METHODS: This paper is part of a larger ethnographic study conducted by the author, which is based on 13-months of participant observation and interviews in a residential treatment center for children in the Midwestern U.S. More than 1500 hours of participant observation of 78 consenting mental health workers were conducted during work shifts, which included direct interactions with clients in the residential milieu, group psychotherapy, staff meetings, and trainings. Tentative understandings in regard to the above research question were developed primarily through participant observation of 152 staff meetings, and checked and refined through 35 semi-structured interviews with key informants. In the iterative process of theory building characteristic of ethnography, these theories were checked and refined again through informal conversations with key informants.
RESULTS: Mental health workers in all positions within the agency routinely participated in a recognizable pattern of interaction during staff meetings and informal conversations characterized by an exchange of interpretations of the “meaning” of clients' behaviors, followed by the suggestion of competing strategies for intervention based on these interpretations. These interactions, which workers found at times helpful and at other times frustratingly time-consuming, were the primary way that clients and their problems were discussed and formal decisions were made about how to best intervene at key decision points. Workers' willingness and ability to participate in this hermeneutic process constituted one form of expertise recognized in this setting. This interactional process also constituted a form of clinical eclecticism, characterized by deliberations about which interventions to employ given the meanings attributed to the behaviors identified as problematic.
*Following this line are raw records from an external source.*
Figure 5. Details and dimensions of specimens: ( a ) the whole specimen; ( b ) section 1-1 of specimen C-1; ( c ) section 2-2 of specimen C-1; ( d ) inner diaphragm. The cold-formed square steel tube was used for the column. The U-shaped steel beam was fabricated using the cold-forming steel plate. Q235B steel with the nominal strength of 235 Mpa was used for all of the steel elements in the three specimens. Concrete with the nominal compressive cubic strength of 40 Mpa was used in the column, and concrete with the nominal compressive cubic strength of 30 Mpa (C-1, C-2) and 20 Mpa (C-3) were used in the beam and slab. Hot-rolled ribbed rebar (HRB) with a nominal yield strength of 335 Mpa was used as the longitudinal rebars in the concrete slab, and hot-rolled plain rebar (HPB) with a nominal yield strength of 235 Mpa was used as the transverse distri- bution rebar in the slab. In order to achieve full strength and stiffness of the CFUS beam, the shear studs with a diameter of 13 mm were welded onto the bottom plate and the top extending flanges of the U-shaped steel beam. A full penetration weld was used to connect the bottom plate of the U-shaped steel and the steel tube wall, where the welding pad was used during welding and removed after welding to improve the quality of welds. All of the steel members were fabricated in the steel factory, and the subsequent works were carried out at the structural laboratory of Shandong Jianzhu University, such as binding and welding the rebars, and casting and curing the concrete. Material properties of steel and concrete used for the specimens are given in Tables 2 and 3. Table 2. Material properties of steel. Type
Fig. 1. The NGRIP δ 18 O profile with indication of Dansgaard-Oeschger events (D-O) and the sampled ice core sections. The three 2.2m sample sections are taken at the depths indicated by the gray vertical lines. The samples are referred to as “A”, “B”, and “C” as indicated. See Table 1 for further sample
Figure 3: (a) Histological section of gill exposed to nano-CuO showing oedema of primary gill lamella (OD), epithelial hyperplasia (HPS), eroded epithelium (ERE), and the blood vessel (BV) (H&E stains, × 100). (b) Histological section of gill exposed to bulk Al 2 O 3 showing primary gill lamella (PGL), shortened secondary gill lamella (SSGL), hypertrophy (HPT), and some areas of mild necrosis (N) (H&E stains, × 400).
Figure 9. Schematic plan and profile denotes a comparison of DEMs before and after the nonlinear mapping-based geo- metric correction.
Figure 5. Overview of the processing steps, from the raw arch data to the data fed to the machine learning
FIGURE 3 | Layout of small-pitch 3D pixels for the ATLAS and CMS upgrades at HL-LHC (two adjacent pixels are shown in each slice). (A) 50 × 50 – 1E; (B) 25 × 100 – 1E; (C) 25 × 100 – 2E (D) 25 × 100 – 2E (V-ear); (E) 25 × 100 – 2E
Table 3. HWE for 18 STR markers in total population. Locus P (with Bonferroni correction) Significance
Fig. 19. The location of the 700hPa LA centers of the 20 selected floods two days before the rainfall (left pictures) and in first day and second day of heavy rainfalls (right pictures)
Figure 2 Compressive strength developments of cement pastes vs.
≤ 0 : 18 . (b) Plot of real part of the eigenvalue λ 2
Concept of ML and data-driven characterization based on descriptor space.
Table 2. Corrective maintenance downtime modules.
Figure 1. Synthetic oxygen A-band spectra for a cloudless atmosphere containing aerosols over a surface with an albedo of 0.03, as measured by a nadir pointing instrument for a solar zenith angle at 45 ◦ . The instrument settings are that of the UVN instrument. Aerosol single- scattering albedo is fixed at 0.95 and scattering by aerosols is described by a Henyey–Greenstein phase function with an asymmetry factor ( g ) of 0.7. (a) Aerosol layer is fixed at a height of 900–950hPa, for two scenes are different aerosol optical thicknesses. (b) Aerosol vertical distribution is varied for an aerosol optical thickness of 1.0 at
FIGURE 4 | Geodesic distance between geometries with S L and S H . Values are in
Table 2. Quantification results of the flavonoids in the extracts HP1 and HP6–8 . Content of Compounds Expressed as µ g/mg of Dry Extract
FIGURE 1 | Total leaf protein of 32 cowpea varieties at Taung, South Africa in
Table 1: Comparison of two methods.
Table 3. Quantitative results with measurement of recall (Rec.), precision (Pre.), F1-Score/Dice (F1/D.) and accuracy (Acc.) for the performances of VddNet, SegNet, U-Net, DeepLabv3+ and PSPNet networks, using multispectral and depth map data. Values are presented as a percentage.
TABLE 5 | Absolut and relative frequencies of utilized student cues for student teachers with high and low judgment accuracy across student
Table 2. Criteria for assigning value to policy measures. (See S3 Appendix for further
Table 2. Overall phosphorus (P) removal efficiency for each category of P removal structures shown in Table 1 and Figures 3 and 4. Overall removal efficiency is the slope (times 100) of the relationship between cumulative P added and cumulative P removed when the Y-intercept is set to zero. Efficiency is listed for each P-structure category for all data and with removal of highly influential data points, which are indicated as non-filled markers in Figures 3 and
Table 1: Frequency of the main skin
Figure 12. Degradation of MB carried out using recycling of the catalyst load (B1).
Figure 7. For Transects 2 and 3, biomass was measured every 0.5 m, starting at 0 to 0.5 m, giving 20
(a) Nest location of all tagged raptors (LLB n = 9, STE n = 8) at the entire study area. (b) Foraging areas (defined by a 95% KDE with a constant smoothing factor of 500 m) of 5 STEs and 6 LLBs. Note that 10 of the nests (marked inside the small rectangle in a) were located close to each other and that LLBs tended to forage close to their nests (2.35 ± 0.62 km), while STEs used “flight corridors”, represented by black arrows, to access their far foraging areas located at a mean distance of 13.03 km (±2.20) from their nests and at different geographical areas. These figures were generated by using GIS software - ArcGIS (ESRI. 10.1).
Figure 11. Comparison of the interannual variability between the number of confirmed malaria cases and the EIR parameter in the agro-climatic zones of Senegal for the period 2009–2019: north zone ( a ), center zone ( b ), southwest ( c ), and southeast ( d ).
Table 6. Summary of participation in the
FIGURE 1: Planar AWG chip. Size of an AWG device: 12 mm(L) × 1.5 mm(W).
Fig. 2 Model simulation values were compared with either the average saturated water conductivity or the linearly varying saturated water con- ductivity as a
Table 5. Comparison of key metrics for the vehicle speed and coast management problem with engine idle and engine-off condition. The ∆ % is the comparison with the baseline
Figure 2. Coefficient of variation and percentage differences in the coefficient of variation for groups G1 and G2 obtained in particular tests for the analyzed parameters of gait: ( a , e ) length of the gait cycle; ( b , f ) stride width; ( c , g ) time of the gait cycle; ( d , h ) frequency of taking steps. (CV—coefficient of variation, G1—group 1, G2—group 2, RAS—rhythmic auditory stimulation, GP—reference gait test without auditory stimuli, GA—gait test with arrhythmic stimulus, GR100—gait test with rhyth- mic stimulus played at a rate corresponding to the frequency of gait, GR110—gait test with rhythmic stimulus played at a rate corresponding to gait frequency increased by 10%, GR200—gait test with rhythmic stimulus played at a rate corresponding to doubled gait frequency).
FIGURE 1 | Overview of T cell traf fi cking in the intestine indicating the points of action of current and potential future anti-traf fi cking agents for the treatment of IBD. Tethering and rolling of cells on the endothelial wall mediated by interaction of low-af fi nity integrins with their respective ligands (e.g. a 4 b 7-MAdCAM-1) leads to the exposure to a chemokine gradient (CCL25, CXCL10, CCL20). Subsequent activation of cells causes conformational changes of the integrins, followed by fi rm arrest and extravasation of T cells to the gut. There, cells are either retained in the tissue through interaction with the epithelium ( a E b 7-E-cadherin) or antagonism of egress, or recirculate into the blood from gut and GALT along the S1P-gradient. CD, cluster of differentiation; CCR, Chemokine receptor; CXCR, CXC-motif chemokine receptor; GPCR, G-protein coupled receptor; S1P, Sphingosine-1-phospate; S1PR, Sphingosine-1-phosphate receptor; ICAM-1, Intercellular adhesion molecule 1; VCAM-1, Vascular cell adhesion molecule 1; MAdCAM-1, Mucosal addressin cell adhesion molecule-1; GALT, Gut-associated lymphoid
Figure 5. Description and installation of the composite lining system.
IMPLICATIONS: The interactive process of decision-making described here suggests: 1) Models of evidence-based practice that view clinical decision-making primarily as a process undertaken by a worker and client may be at odds with existing organizational-level practices of collective decision-making. 2) This may be particularly true if those practices of collective decision-making privilege the matching of intervention strategies to the “meanings” of clients' behaviors, and when these hermeneutic interactions are a key site where workers' expertise is both enacted and evaluated. 3) The successful implementation of prescriptive models for clinical decision-making requires a thorough understanding of existing organizational practices of decision-making and their role in organizational culture.